Bis 1730 gibt es in der muslimischen Welt fast keine Beispiele für Druckgrafiken! Außer uigurischen Druckstöcken aus dem 13. Jahrhundert. Sie ätzten nur Kupfer und Silber, Leder und importierten indischen Textildruck.

Früheste Beispiele der Druckgrafik:

Jahr 868, Das Diamant-Sutra:

Jahr 1470, Die Armenbibel:

Jahr 1730, erste Holzschnitte in der muslimischen Welt, Ein in Ungarn geborener Osmane namens İbrahim Müteferrika:

Die Religionskriege, die der Erfindung der beweglichen Lettern folgten, forderten 10 % der Franzosen und 20 % der Deutschen das Leben. Vielleicht wussten die Sultane, dass Europa wegen gedruckter Bücher im Krieg war. https://en.wikipedia.org/wiki/European_wars_of_religion

Chinesisch und Latein verwenden beide bewegliche Buchstaben, während Farsi und Arabisch Ligaturen und komplexe Akzente verwenden. Einige Alphabete sind so angepasst, dass sie in Felsen geätzt werden. Sie bestehen hauptsächlich aus geraden Linien, um das Schnitzen zu erleichtern. Die Tradition, Schrift in Stein zu ätzen, prägte die Alphabete Kretas, Griechenlands und Roms. Die Römer platzierten buchstäblich überall Steininschriften auf Amphitheatern, Straßen, Grabsteinen, Türen, Amtsgebäuden, was für eine Druckmaschine von Vorteil war.

Das Farsi im 14. Jahrhundert gewann aufgrund der Freiheiten der Papierschrift stetig an kalligraphischer Komplexität.

Gutenberg war ein Goldschmied, der Formen zum Gießen von Bleilegierungen der 24 Buchstaben des lateinischen Alphabets entwickelte. Das Schnitzen von Buchstaben mit feinen Details in Holz war weniger zuverlässig.

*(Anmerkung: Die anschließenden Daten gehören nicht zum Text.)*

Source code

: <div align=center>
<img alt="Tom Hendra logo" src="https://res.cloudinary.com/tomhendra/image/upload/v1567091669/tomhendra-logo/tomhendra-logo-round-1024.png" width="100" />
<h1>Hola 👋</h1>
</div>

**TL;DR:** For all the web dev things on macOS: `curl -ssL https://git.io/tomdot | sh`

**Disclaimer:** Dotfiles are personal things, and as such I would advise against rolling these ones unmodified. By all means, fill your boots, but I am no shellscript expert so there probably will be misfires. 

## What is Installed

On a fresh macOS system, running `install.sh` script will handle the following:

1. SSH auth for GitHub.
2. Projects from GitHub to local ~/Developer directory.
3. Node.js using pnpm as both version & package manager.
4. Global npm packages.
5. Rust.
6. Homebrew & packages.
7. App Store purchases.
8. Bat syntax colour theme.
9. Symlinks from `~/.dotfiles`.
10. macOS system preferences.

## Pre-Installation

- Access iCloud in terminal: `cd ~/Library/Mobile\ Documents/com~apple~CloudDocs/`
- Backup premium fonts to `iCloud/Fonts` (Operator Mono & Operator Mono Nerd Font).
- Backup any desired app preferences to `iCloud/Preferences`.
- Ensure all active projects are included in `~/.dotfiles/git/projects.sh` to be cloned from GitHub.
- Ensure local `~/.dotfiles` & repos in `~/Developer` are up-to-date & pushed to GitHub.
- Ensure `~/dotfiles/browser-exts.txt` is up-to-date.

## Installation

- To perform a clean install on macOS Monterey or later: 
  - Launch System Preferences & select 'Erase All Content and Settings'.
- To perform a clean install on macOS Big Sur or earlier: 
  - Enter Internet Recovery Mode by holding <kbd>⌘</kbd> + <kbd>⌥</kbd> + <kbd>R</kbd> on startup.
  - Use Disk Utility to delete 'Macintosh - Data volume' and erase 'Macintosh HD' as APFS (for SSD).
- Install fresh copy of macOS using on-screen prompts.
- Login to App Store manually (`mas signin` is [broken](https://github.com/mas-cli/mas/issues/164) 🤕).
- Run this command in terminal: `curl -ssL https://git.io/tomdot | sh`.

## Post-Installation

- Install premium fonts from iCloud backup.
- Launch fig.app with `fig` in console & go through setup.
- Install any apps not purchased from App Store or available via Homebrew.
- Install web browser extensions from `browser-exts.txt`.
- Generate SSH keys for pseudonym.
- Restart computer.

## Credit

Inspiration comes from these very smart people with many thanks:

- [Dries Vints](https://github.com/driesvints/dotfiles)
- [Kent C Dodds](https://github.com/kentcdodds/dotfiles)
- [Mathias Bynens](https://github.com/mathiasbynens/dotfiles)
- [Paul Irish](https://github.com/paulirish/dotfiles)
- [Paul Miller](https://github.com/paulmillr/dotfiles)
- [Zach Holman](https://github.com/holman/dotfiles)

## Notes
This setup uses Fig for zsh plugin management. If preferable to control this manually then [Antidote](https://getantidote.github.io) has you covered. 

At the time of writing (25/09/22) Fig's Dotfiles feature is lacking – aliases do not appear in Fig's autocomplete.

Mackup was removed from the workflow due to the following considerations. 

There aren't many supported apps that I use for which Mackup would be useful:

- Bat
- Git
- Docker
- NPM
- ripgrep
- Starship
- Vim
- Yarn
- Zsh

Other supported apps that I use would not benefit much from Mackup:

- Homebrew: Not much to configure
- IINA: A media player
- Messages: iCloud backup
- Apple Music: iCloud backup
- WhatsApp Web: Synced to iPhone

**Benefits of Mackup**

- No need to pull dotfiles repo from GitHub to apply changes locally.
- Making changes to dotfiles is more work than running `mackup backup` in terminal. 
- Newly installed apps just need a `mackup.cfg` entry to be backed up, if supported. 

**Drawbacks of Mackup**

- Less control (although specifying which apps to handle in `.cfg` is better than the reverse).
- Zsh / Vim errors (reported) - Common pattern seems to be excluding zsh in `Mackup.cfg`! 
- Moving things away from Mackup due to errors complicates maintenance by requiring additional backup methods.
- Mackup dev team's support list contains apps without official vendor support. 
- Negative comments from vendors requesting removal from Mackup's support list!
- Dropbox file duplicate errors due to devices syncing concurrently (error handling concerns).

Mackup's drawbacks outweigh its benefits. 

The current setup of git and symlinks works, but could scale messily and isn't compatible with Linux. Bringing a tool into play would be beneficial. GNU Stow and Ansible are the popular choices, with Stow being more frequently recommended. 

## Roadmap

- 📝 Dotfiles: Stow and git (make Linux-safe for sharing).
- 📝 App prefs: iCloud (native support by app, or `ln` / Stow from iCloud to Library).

Auch Künstler wie Tizian und Velasquez produzierten naturgetreue Ölfarben und wurden nach ganz Europa exportiert. Ein Tizian-Gemälde wäre einem safawidischen Herrscher ein Frevel erschienen. Die muslimischen Kalligraphen wollten kein griechisches/lateinisches/kyrillisches Alphabet übernehmen.

Römisches Alphabet:

Runenalphabet:

Persische Flachreliefschnitzerei:


Schau das Video: persiske Bachtiar tæpper


Bemerkungen:

  1. Orion

    Ich bestätige. Ich schließe mich allen oben genannten an.